_Work instruction:_ Pull out each of the lines below that contains the word "from".

_Material to process:_
Segment Open
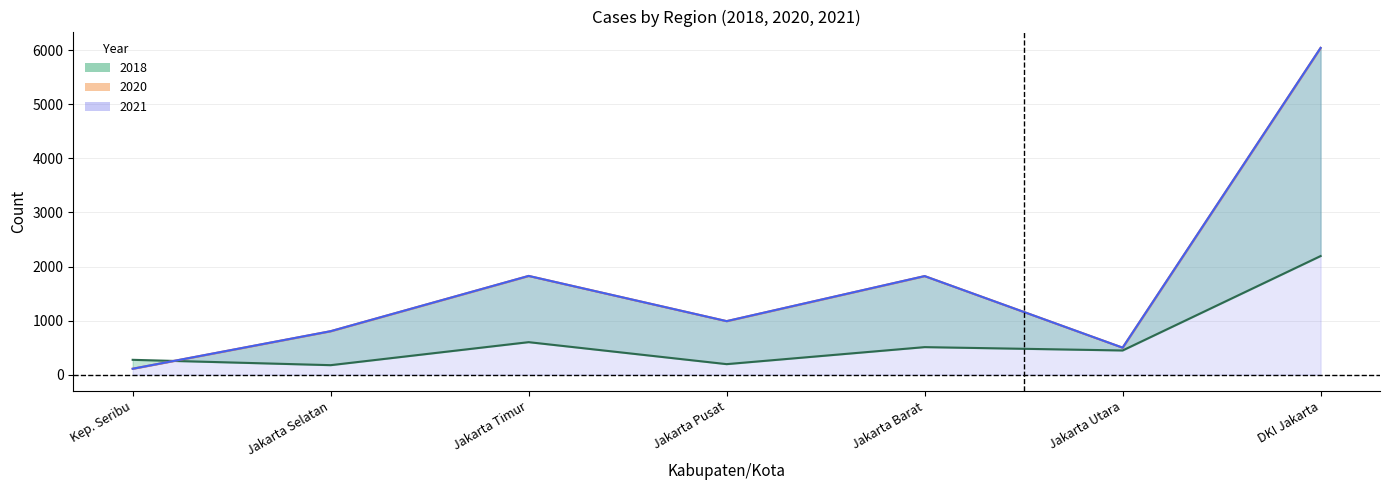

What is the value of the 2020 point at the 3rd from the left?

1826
Segment Closed
Segment Open
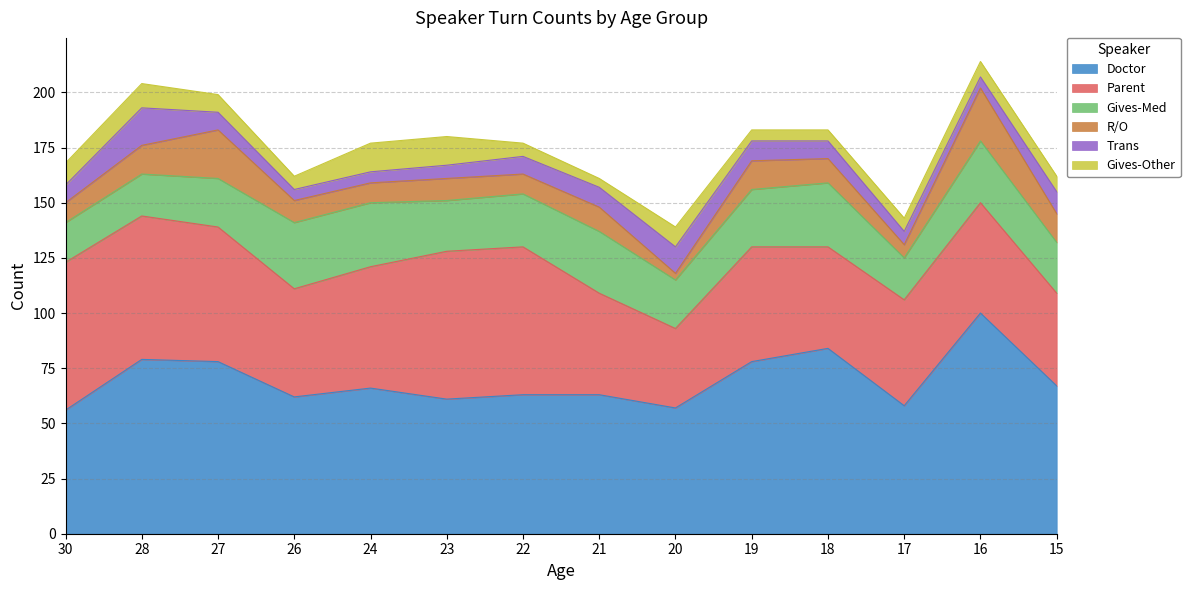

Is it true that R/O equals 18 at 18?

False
Segment Closed
Segment Open
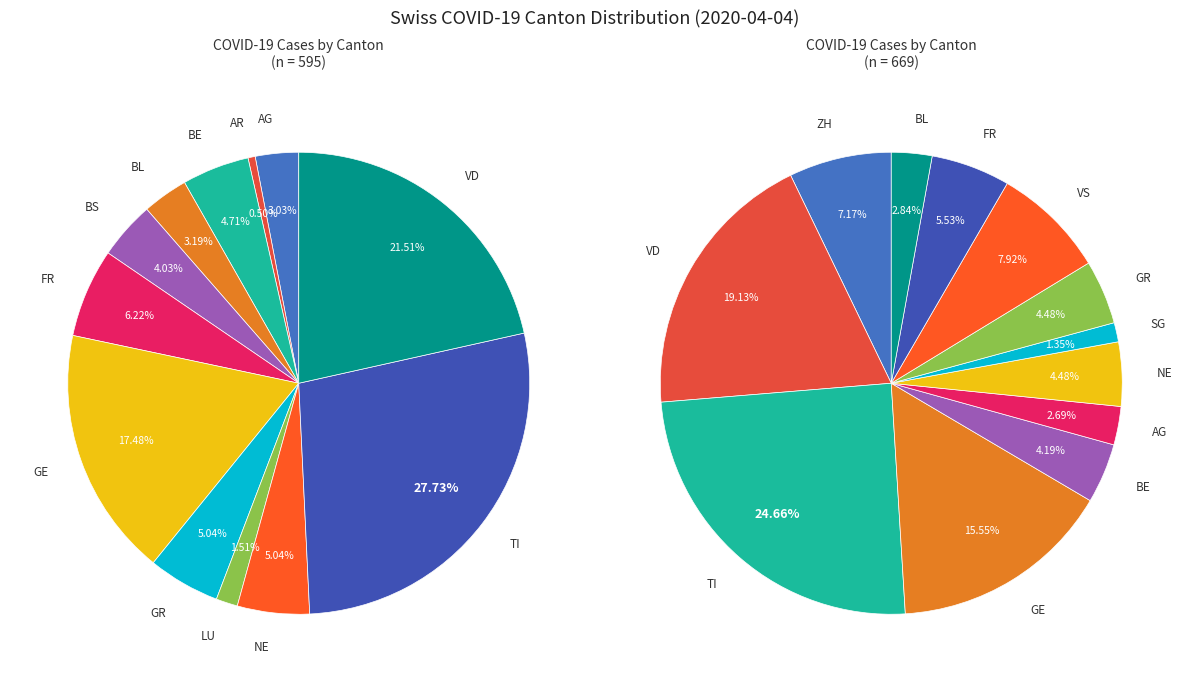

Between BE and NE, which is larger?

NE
Segment Closed
_Your solution:_
What is the value of the 2020 point at the 3rd from the left?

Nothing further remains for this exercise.